PROBLEM STATEMENT — Output all the data exactly. Pictures do not belong in the copy.

━━━━

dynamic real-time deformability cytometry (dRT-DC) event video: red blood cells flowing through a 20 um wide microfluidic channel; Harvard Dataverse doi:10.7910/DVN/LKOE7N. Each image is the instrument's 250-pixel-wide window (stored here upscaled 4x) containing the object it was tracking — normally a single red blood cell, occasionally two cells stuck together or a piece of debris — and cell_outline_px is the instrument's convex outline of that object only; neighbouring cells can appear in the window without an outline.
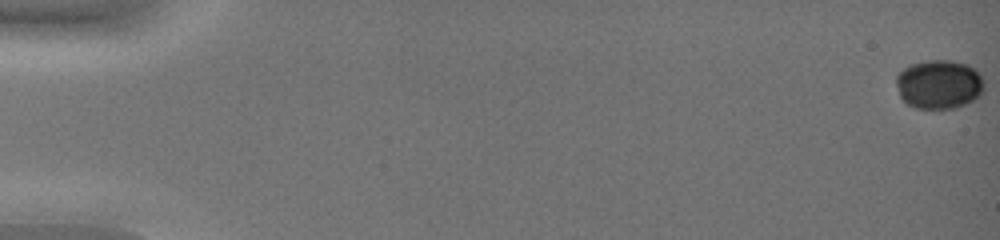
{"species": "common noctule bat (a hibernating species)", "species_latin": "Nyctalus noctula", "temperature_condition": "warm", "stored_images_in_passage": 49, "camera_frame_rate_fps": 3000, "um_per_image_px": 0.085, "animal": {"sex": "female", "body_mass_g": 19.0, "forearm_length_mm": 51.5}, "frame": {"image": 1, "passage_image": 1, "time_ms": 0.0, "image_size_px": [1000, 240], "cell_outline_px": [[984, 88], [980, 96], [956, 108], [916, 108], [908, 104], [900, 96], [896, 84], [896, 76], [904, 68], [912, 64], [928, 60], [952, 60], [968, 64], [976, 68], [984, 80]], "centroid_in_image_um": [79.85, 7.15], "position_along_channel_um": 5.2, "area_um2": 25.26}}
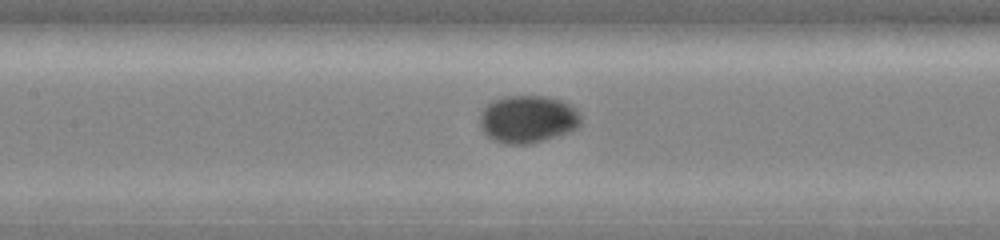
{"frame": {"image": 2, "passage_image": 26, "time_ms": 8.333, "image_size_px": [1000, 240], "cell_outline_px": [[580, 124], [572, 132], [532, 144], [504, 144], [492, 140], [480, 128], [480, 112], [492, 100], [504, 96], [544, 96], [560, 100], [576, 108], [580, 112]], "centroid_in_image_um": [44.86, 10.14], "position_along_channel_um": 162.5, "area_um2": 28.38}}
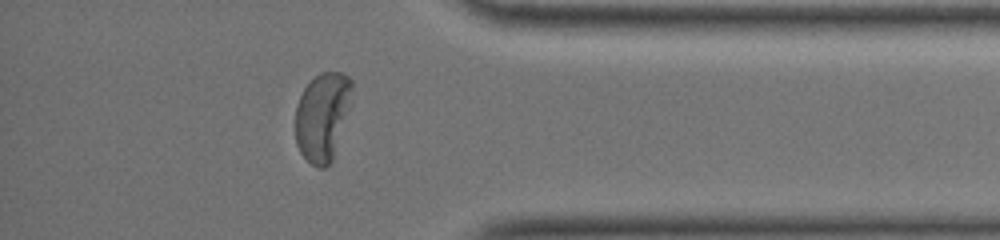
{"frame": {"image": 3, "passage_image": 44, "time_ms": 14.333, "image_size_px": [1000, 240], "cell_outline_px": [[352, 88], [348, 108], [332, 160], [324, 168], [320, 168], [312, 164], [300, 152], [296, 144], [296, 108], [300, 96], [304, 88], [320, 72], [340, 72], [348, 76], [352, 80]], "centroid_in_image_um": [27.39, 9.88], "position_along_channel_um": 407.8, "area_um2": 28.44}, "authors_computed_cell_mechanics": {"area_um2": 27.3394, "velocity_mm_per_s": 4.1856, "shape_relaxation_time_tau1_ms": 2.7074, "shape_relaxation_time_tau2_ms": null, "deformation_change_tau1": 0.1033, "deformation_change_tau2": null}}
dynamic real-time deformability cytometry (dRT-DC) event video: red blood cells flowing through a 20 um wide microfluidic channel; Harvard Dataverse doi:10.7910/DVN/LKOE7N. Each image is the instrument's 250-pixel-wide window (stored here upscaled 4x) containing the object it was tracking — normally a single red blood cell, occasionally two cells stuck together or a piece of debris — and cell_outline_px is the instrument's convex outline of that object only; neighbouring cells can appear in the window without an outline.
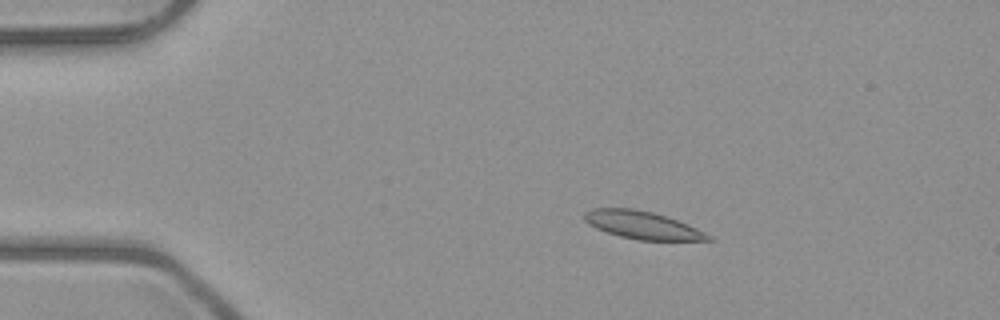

━━━━

THE OUTPUT —
dynamic real-time deformability cytometry (dRT-DC) event video: red blood cells flowing through a 20 um wide microfluidic channel; Harvard Dataverse doi:10.7910/DVN/LKOE7N. Each image is the instrument's 250-pixel-wide window (stored here upscaled 4x) containing the object it was tracking — normally a single red blood cell, occasionally two cells stuck together or a piece of debris — and cell_outline_px is the instrument's convex outline of that object only; neighbouring cells can appear in the window without an outline.
{"species": "common noctule bat (a hibernating species)", "species_latin": "Nyctalus noctula", "temperature_condition": "warm", "stored_images_in_passage": 49, "camera_frame_rate_fps": 3000, "um_per_image_px": 0.085, "animal": {"sex": "female", "body_mass_g": 19.0, "forearm_length_mm": 51.5}, "frame": {"image": 1, "passage_image": 1, "time_ms": 0.0, "image_size_px": [1000, 240], "cell_outline_px": [[984, 88], [980, 96], [956, 108], [916, 108], [908, 104], [900, 96], [896, 84], [896, 76], [904, 68], [912, 64], [928, 60], [952, 60], [968, 64], [976, 68], [984, 80]], "centroid_in_image_um": [79.85, 7.15], "position_along_channel_um": 5.2, "area_um2": 25.26}}
{"frame": {"image": 2, "passage_image": 26, "time_ms": 8.333, "image_size_px": [1000, 240], "cell_outline_px": [[580, 124], [572, 132], [532, 144], [504, 144], [492, 140], [480, 128], [480, 112], [492, 100], [504, 96], [544, 96], [560, 100], [576, 108], [580, 112]], "centroid_in_image_um": [44.86, 10.14], "position_along_channel_um": 162.5, "area_um2": 28.38}}
{"frame": {"image": 3, "passage_image": 44, "time_ms": 14.333, "image_size_px": [1000, 240], "cell_outline_px": [[352, 88], [348, 108], [332, 160], [324, 168], [320, 168], [312, 164], [300, 152], [296, 144], [296, 108], [300, 96], [304, 88], [320, 72], [340, 72], [348, 76], [352, 80]], "centroid_in_image_um": [27.39, 9.88], "position_along_channel_um": 407.8, "area_um2": 28.44}, "authors_computed_cell_mechanics": {"area_um2": 27.3394, "velocity_mm_per_s": 4.1856, "shape_relaxation_time_tau1_ms": 2.7074, "shape_relaxation_time_tau2_ms": null, "deformation_change_tau1": 0.1033, "deformation_change_tau2": null}}
dynamic real-time deformability cytometry (dRT-DC) event video: red blood cells flowing through a 20 um wide microfluidic channel; Harvard Dataverse doi:10.7910/DVN/LKOE7N. Each image is the instrument's 250-pixel-wide window (stored here upscaled 4x) containing the object it was tracking — normally a single red blood cell, occasionally two cells stuck together or a piece of debris — and cell_outline_px is the instrument's convex outline of that object only; neighbouring cells can appear in the window without an outline.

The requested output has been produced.